Collected data:
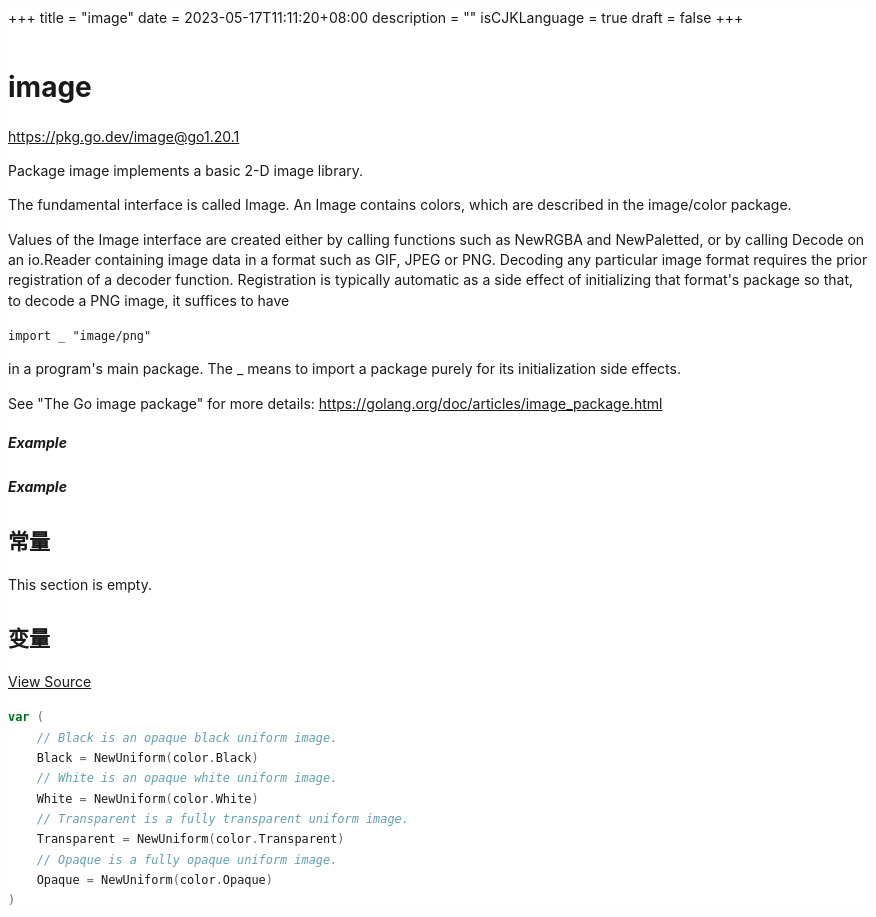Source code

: +++
title = "image"
date = 2023-05-17T11:11:20+08:00
description = ""
isCJKLanguage = true
draft = false
+++
# image

https://pkg.go.dev/image@go1.20.1



Package image implements a basic 2-D image library.

The fundamental interface is called Image. An Image contains colors, which are described in the image/color package.

Values of the Image interface are created either by calling functions such as NewRGBA and NewPaletted, or by calling Decode on an io.Reader containing image data in a format such as GIF, JPEG or PNG. Decoding any particular image format requires the prior registration of a decoder function. Registration is typically automatic as a side effect of initializing that format's package so that, to decode a PNG image, it suffices to have

```
import _ "image/png"
```

in a program's main package. The _ means to import a package purely for its initialization side effects.

See "The Go image package" for more details: https://golang.org/doc/articles/image_package.html

##### Example
``` go 
```

##### Example
``` go 
```








## 常量 

This section is empty.

## 变量

[View Source](https://cs.opensource.google/go/go/+/go1.20.1:src/image/names.go;l=11)

``` go 
var (
	// Black is an opaque black uniform image.
	Black = NewUniform(color.Black)
	// White is an opaque white uniform image.
	White = NewUniform(color.White)
	// Transparent is a fully transparent uniform image.
	Transparent = NewUniform(color.Transparent)
	// Opaque is a fully opaque uniform image.
	Opaque = NewUniform(color.Opaque)
)
```
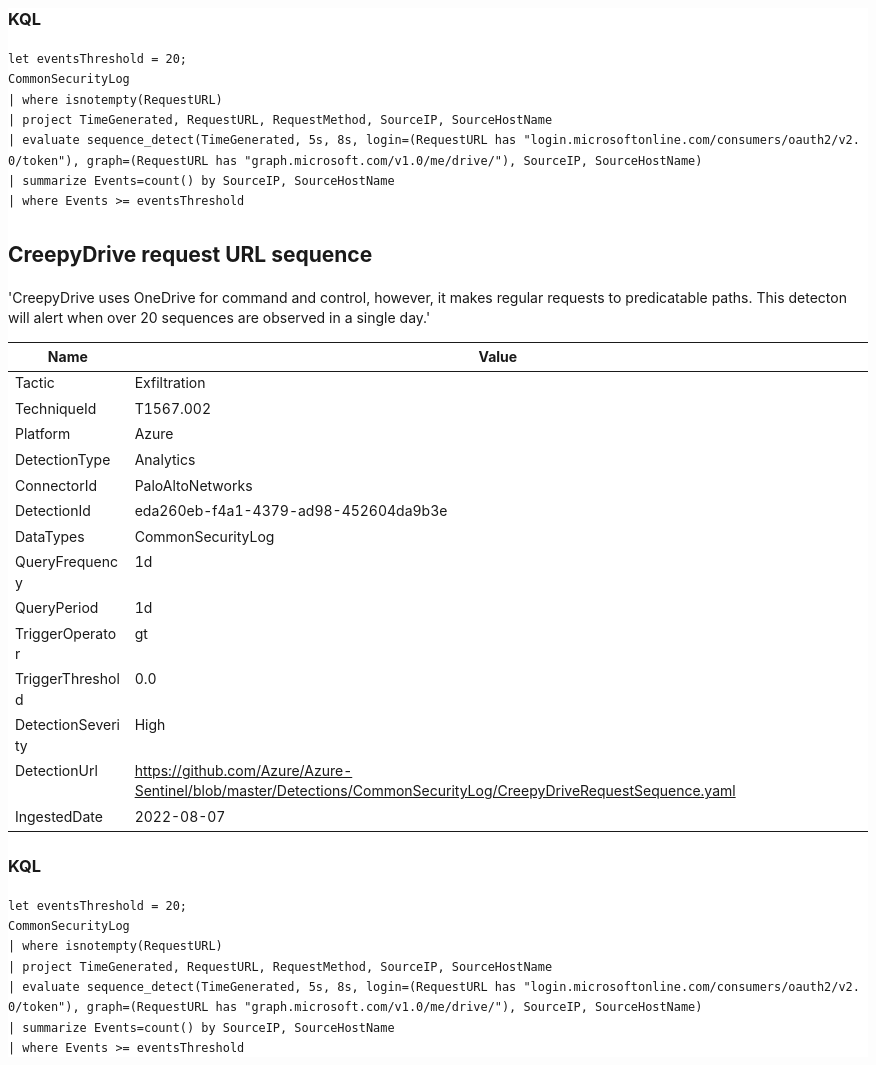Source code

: ### KQL
```kql
let eventsThreshold = 20;
CommonSecurityLog
| where isnotempty(RequestURL)
| project TimeGenerated, RequestURL, RequestMethod, SourceIP, SourceHostName
| evaluate sequence_detect(TimeGenerated, 5s, 8s, login=(RequestURL has "login.microsoftonline.com/consumers/oauth2/v2.0/token"), graph=(RequestURL has "graph.microsoft.com/v1.0/me/drive/"), SourceIP, SourceHostName)
| summarize Events=count() by SourceIP, SourceHostName
| where Events >= eventsThreshold

```

## CreepyDrive request URL sequence

'CreepyDrive uses OneDrive for command and control, however, it makes regular requests to predicatable paths.
This detecton will alert when over 20 sequences are observed in a single day.'

|Name | Value |
| --- | --- |
|Tactic | Exfiltration|
|TechniqueId | T1567.002|
|Platform | Azure|
|DetectionType | Analytics |
|ConnectorId | PaloAltoNetworks |
|DetectionId | eda260eb-f4a1-4379-ad98-452604da9b3e |
|DataTypes | CommonSecurityLog |
|QueryFrequency | 1d |
|QueryPeriod | 1d |
|TriggerOperator | gt |
|TriggerThreshold | 0.0 |
|DetectionSeverity | High |
|DetectionUrl | https://github.com/Azure/Azure-Sentinel/blob/master/Detections/CommonSecurityLog/CreepyDriveRequestSequence.yaml |
|IngestedDate | 2022-08-07 |

### KQL
```kql
let eventsThreshold = 20;
CommonSecurityLog
| where isnotempty(RequestURL)
| project TimeGenerated, RequestURL, RequestMethod, SourceIP, SourceHostName
| evaluate sequence_detect(TimeGenerated, 5s, 8s, login=(RequestURL has "login.microsoftonline.com/consumers/oauth2/v2.0/token"), graph=(RequestURL has "graph.microsoft.com/v1.0/me/drive/"), SourceIP, SourceHostName)
| summarize Events=count() by SourceIP, SourceHostName
| where Events >= eventsThreshold

```
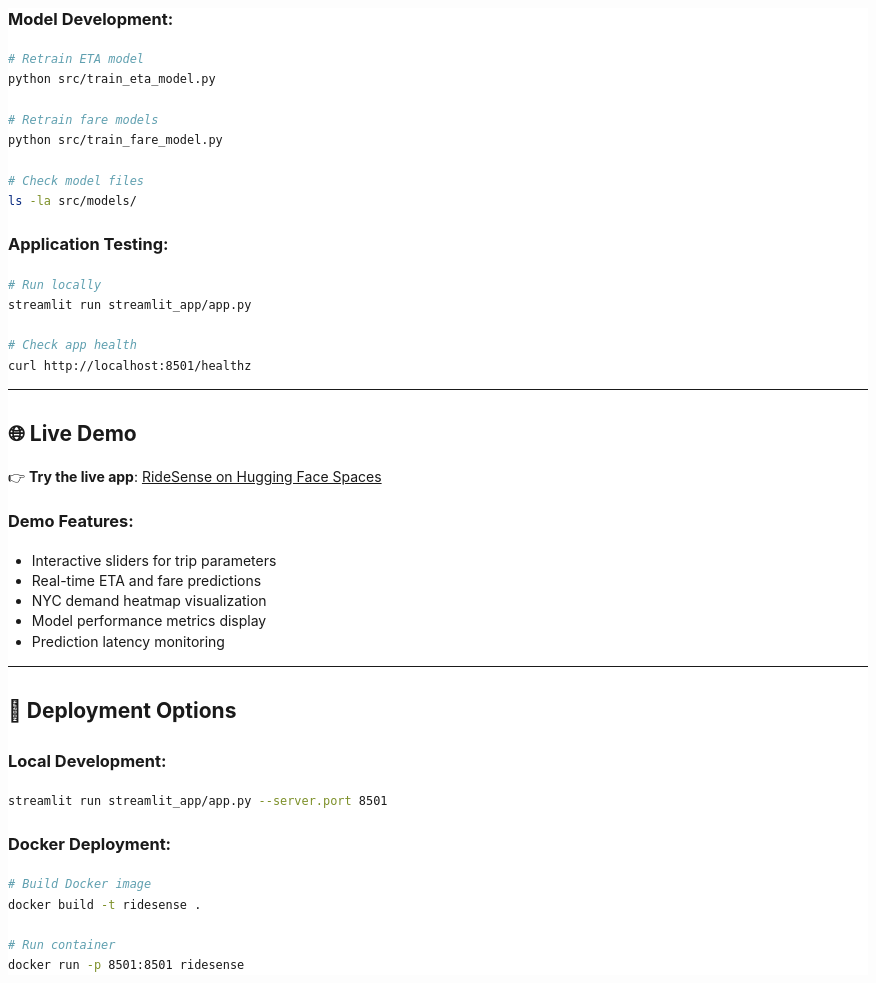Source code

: ### Model Development:
```bash
# Retrain ETA model
python src/train_eta_model.py

# Retrain fare models
python src/train_fare_model.py

# Check model files
ls -la src/models/
```

### Application Testing:
```bash
# Run locally
streamlit run streamlit_app/app.py

# Check app health
curl http://localhost:8501/healthz
```

---

## 🌐 Live Demo

👉 **Try the live app**: [RideSense on Hugging Face Spaces](https://huggingface.co/spaces/rajesh1804/RideSense)

### Demo Features:
- Interactive sliders for trip parameters
- Real-time ETA and fare predictions
- NYC demand heatmap visualization
- Model performance metrics display
- Prediction latency monitoring

---

## 🚀 Deployment Options

### Local Development:
```bash
streamlit run streamlit_app/app.py --server.port 8501
```

### Docker Deployment:
```bash
# Build Docker image
docker build -t ridesense .

# Run container
docker run -p 8501:8501 ridesense
```
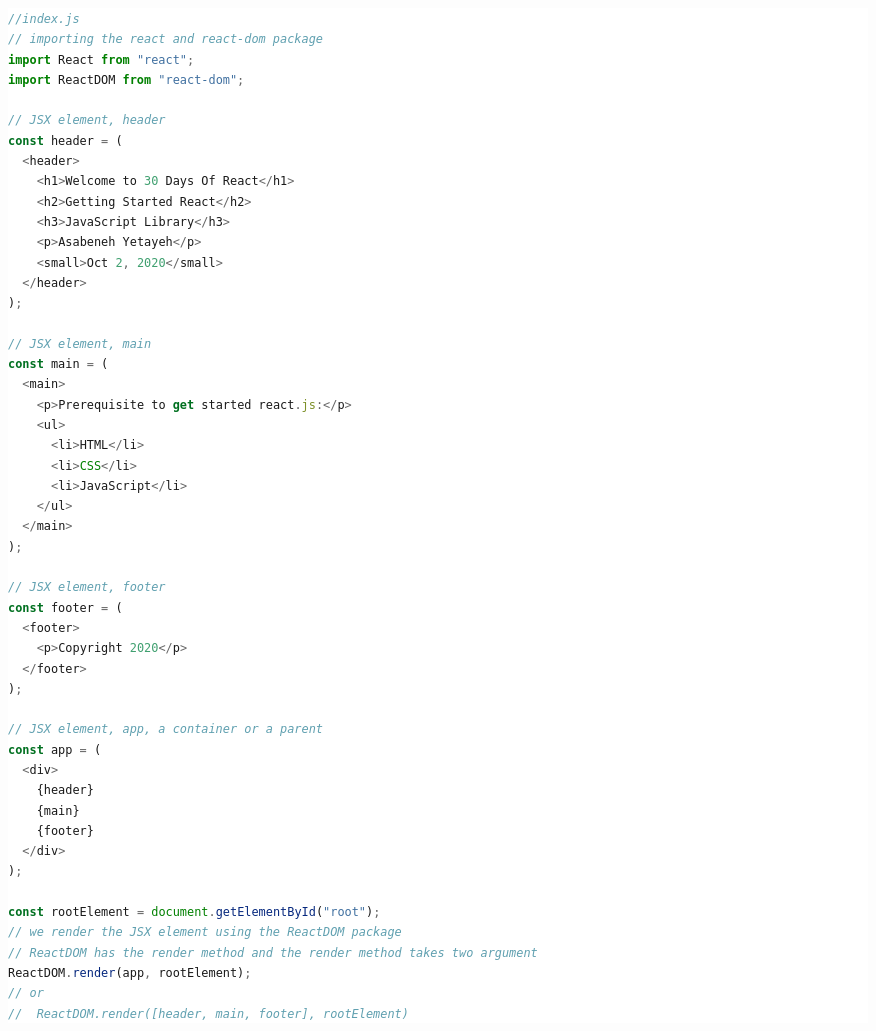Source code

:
 ```js
//index.js
// importing the react and react-dom package
import React from "react";
import ReactDOM from "react-dom";

// JSX element, header
const header = (
  <header>
    <h1>Welcome to 30 Days Of React</h1>
    <h2>Getting Started React</h2>
    <h3>JavaScript Library</h3>
    <p>Asabeneh Yetayeh</p>
    <small>Oct 2, 2020</small>
  </header>
);

// JSX element, main
const main = (
  <main>
    <p>Prerequisite to get started react.js:</p>
    <ul>
      <li>HTML</li>
      <li>CSS</li>
      <li>JavaScript</li>
    </ul>
  </main>
);

// JSX element, footer
const footer = (
  <footer>
    <p>Copyright 2020</p>
  </footer>
);

// JSX element, app, a container or a parent
const app = (
  <div>
    {header}
    {main}
    {footer}
  </div>
);

const rootElement = document.getElementById("root");
// we render the JSX element using the ReactDOM package
// ReactDOM has the render method and the render method takes two argument
ReactDOM.render(app, rootElement);
// or
//  ReactDOM.render([header, main, footer], rootElement)
```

> _Task to carry out_: Each line carrying the string "render" should be copied out from the entries.

> _Worked solution_:
// we render the JSX element using the ReactDOM package
// ReactDOM has the render method and the render method takes two argument
ReactDOM.render(app, rootElement);
//  ReactDOM.render([header, main, footer], rootElement)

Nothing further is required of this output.